- Instructions to follow: Return the passage from the text about the University of Colorado's COVID-19 vaccine settlement word for word, starting at "The policy had" and ending at "on the case.".

- Text:
___

How a COVID-19 vaccine policy cost University of Colorado $10.3 million

• https://denverite.com, Andrew Kenney

The settlement marks the end of a legal battle over pandemic-era policies. It came after a federal appeals court found that the university's Anschutz campus in particular had violated the U.S. Constitution with its COVID-19 vaccine policy.

The policy had allowed members of certain religions to be exempted from the vaccine policy, but not others. It was "hostile toward and discriminatory against certain religions," a federal appeals court wrote last year in a blistering 55-page ruling on the case.

Starting in April 2021, the university system set a requirement that employees and students get one of the new COVID-19 vaccines. Each campus was permitted to set its own specific requirements.

___

- Data provided:
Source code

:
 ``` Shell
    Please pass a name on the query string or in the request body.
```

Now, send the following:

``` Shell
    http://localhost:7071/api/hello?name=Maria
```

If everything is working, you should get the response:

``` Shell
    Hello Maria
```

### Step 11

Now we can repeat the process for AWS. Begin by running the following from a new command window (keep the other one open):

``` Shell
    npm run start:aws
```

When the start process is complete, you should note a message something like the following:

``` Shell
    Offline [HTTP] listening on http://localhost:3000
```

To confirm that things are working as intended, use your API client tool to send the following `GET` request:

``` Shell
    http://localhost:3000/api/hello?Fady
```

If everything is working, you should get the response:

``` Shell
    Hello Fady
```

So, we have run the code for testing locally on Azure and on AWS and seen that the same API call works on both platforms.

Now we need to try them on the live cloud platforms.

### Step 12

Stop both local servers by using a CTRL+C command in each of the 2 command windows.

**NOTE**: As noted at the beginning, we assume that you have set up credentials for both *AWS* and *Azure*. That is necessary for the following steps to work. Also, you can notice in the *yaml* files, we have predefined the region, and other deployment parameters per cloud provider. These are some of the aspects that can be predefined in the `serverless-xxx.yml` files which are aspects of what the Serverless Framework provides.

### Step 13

___

- Task response:
The policy had allowed members of certain religions to be exempted from the vaccine policy, but not others. It was "hostile toward and discriminatory against certain religions," a federal appeals court wrote last year in a blistering 55-page ruling on the case.